**PROBLEM REQUIREMENTS**
When you return the material, keep every line exactly as it is and omit the pictures.

**MATERIAL PROVIDED**

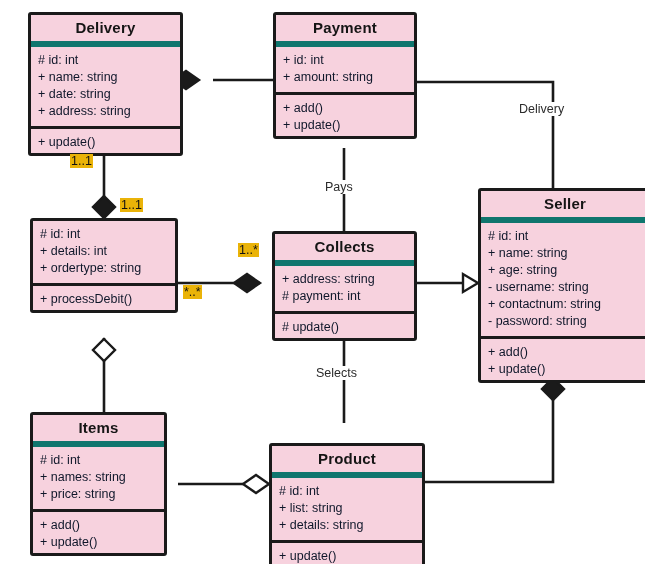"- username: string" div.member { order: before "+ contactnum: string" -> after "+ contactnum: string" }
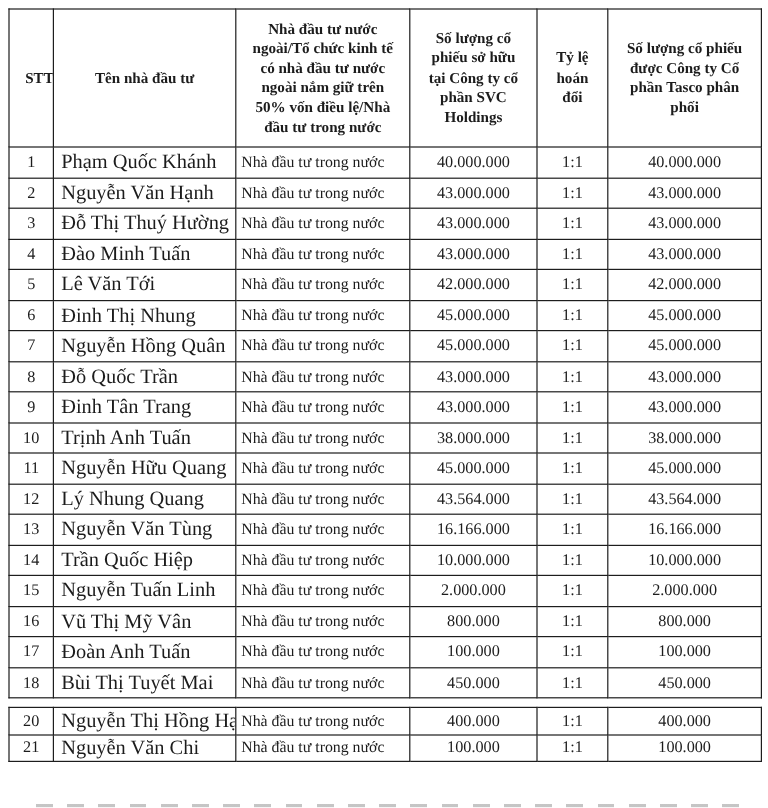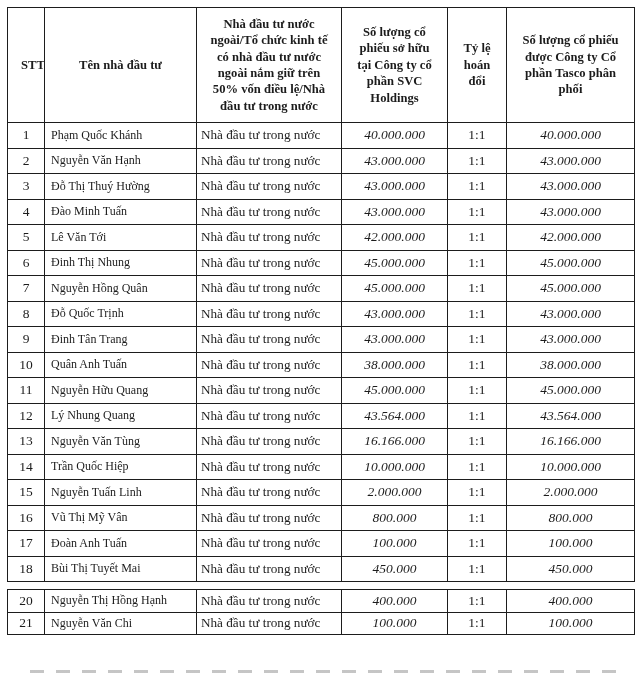"Phạm Quốc Khánh" td.c-name { font-size: 12px -> 17px }
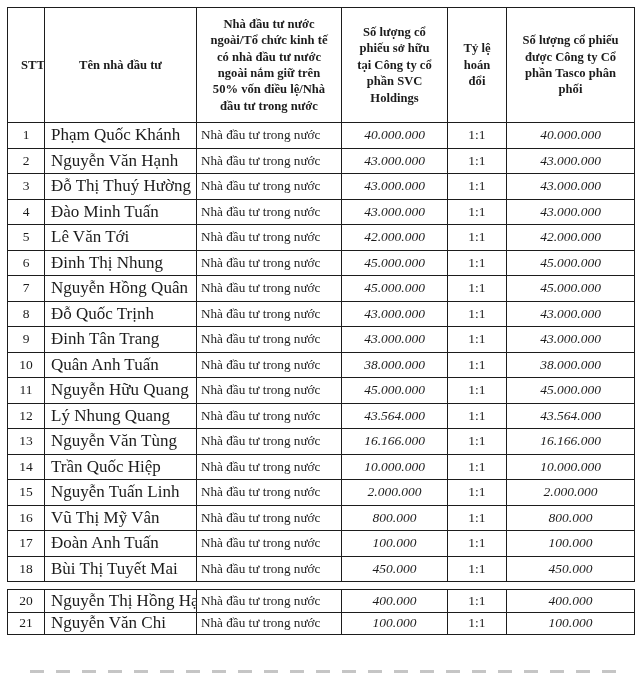"40.000.000" td.c-num { font-style: italic -> none }
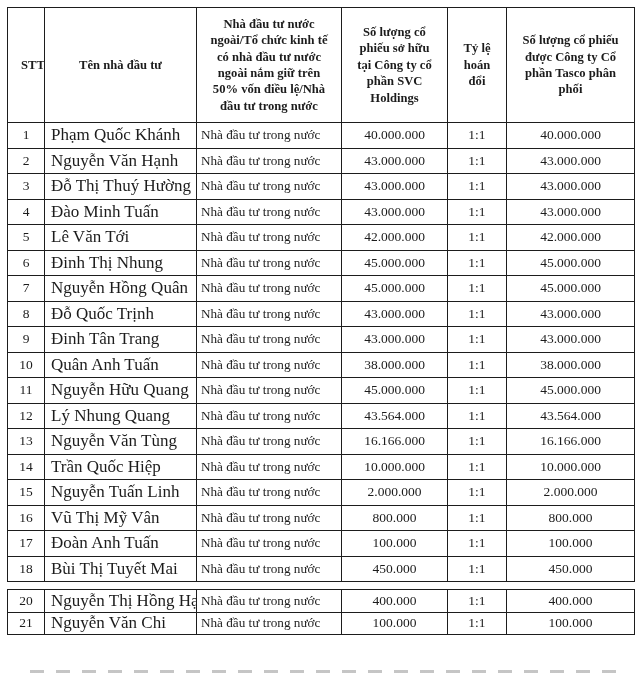"Đỗ Quốc Trịnh" td.c-name { text: Trịnh -> Trần }
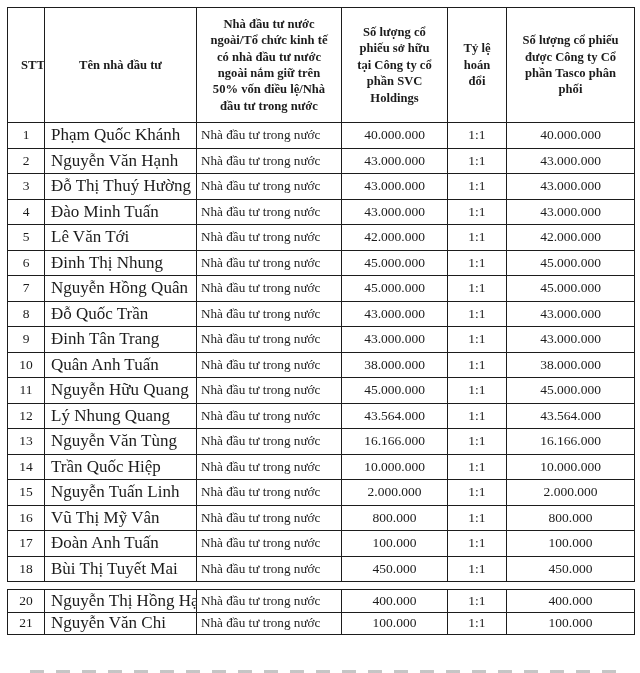"Quân Anh Tuấn" td.c-name { text: Quân -> Trịnh }
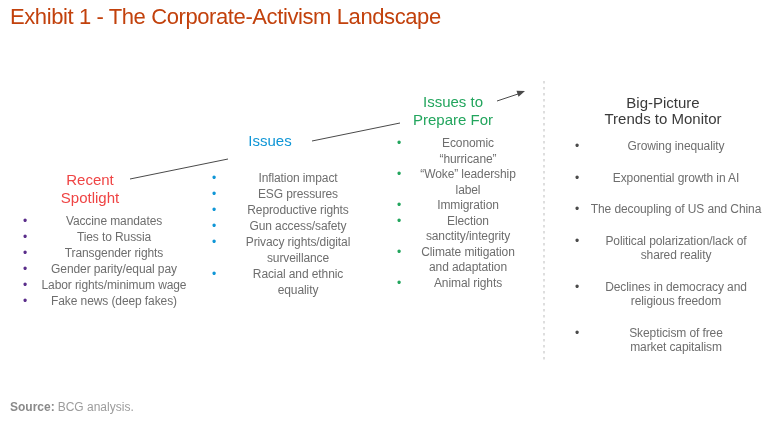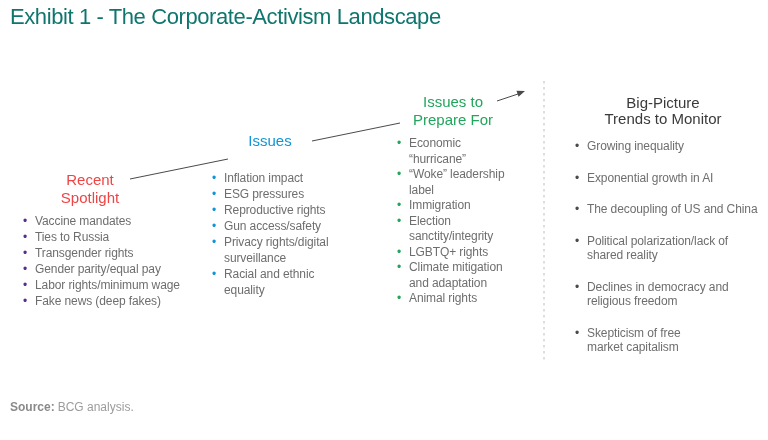"Exhibit 1 - The Corporate-Activism" .title { color: #0f766e -> #c2410c }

**TASK ANSWER**
"- username: string" div.member { order: before "+ contactnum: string" -> after "+ contactnum: string" }
"Phạm Quốc Khánh" td.c-name { font-size: 12px -> 17px }
"40.000.000" td.c-num { font-style: italic -> none }
"Đỗ Quốc Trịnh" td.c-name { text: Trịnh -> Trần }
"Quân Anh Tuấn" td.c-name { text: Quân -> Trịnh }
"Exhibit 1 - The Corporate-Activism" .title { color: #0f766e -> #c2410c }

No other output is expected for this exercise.